• WHAT NEEDS TO BE DONE: Word for word, reproduce the records that follow.
**** RECORDS SHOWN
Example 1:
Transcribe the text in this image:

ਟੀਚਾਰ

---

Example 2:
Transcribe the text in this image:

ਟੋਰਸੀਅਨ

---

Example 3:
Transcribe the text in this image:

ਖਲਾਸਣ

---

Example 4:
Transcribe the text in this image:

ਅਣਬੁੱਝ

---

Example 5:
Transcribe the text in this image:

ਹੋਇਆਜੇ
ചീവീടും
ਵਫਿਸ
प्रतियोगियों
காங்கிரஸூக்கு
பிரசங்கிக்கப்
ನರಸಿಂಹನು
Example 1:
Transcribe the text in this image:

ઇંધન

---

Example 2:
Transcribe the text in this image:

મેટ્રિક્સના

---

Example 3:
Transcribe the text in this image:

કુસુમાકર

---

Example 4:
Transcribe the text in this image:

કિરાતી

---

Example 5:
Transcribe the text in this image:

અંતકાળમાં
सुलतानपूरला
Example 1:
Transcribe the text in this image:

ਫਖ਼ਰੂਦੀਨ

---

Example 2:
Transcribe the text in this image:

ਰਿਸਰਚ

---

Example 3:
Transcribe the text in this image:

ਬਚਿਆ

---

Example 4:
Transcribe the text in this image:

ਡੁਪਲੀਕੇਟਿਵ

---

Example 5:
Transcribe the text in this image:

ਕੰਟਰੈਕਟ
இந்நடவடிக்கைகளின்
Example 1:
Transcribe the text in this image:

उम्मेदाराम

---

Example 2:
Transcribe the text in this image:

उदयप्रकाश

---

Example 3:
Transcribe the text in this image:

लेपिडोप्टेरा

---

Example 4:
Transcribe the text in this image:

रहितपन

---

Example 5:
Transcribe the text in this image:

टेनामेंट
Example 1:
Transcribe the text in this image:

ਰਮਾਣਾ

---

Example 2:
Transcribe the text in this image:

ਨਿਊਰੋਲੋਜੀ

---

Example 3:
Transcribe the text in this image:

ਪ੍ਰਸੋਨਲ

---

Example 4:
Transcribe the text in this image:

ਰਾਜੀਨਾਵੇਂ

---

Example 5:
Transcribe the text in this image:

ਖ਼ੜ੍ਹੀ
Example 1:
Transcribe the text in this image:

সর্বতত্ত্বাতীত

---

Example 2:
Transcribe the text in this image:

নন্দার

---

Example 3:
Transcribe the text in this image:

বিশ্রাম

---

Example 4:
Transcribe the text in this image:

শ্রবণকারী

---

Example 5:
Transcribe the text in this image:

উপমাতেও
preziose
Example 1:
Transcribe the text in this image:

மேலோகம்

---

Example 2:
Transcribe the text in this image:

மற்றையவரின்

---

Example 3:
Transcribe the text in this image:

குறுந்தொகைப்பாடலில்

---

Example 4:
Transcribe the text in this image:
********
• WRITTEN RESPONSE:
Example 1:
Transcribe the text in this image:

ਟੀਚਾਰ

---

Example 2:
Transcribe the text in this image:

ਟੋਰਸੀਅਨ

---

Example 3:
Transcribe the text in this image:

ਖਲਾਸਣ

---

Example 4:
Transcribe the text in this image:

ਅਣਬੁੱਝ

---

Example 5:
Transcribe the text in this image:

ਹੋਇਆਜੇ
ചീവീടും
ਵਫਿਸ
प्रतियोगियों
காங்கிரஸூக்கு
பிரசங்கிக்கப்
ನರಸಿಂಹನು
Example 1:
Transcribe the text in this image:

ઇંધન

---

Example 2:
Transcribe the text in this image:

મેટ્રિક્સના

---

Example 3:
Transcribe the text in this image:

કુસુમાકર

---

Example 4:
Transcribe the text in this image:

કિરાતી

---

Example 5:
Transcribe the text in this image:

અંતકાળમાં
सुलतानपूरला
Example 1:
Transcribe the text in this image:

ਫਖ਼ਰੂਦੀਨ

---

Example 2:
Transcribe the text in this image:

ਰਿਸਰਚ

---

Example 3:
Transcribe the text in this image:

ਬਚਿਆ

---

Example 4:
Transcribe the text in this image:

ਡੁਪਲੀਕੇਟਿਵ

---

Example 5:
Transcribe the text in this image:

ਕੰਟਰੈਕਟ
இந்நடவடிக்கைகளின்
Example 1:
Transcribe the text in this image:

उम्मेदाराम

---

Example 2:
Transcribe the text in this image:

उदयप्रकाश

---

Example 3:
Transcribe the text in this image:

लेपिडोप्टेरा

---

Example 4:
Transcribe the text in this image:

रहितपन

---

Example 5:
Transcribe the text in this image:

टेनामेंट
Example 1:
Transcribe the text in this image:

ਰਮਾਣਾ

---

Example 2:
Transcribe the text in this image:

ਨਿਊਰੋਲੋਜੀ

---

Example 3:
Transcribe the text in this image:

ਪ੍ਰਸੋਨਲ

---

Example 4:
Transcribe the text in this image:

ਰਾਜੀਨਾਵੇਂ

---

Example 5:
Transcribe the text in this image:

ਖ਼ੜ੍ਹੀ
Example 1:
Transcribe the text in this image:

সর্বতত্ত্বাতীত

---

Example 2:
Transcribe the text in this image:

নন্দার

---

Example 3:
Transcribe the text in this image:

বিশ্রাম

---

Example 4:
Transcribe the text in this image:

শ্রবণকারী

---

Example 5:
Transcribe the text in this image:

উপমাতেও
preziose
Example 1:
Transcribe the text in this image:

மேலோகம்

---

Example 2:
Transcribe the text in this image:

மற்றையவரின்

---

Example 3:
Transcribe the text in this image:

குறுந்தொகைப்பாடலில்

---

Example 4:
Transcribe the text in this image:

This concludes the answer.